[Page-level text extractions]
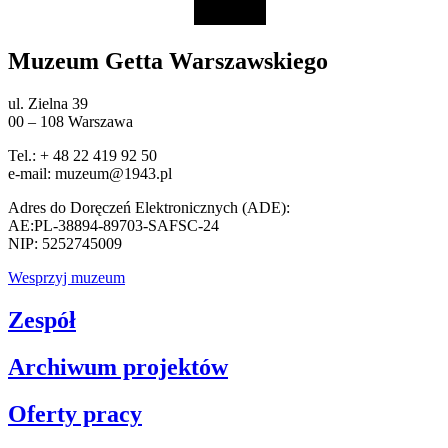
Muzeum Getta Warszawskiego
ul. Zielna 39
00 – 108 Warszawa
Tel.: + 48 22 419 92 50
e-mail: muzeum@1943.pl
Adres do Doręczeń Elektronicznych (ADE):
AE:PL-38894-89703-SAFSC-24
NIP: 5252745009
Wesprzyj muzeum
Zespół
Archiwum projektów
Oferty pracy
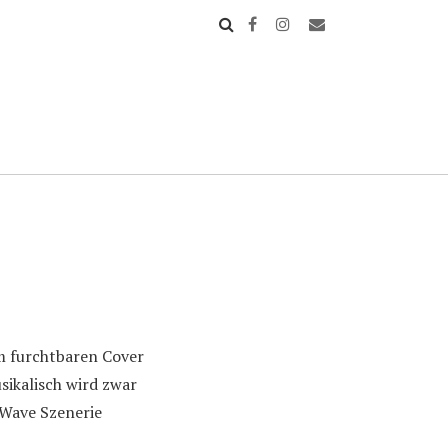
m furchtbaren Cover
sikalisch wird zwar
 Wave Szenerie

**What you will do**
All lines from the one containing "Adres do Doręczeń" to the last line of the records above, and no others, should be returned unchanged, without pictures.

**Result for this exercise**
Adres do Doręczeń Elektronicznych (ADE):
AE:PL-38894-89703-SAFSC-24
NIP: 5252745009
Wesprzyj muzeum
Zespół
Archiwum projektów
Oferty pracy
m furchtbaren Cover
sikalisch wird zwar
 Wave Szenerie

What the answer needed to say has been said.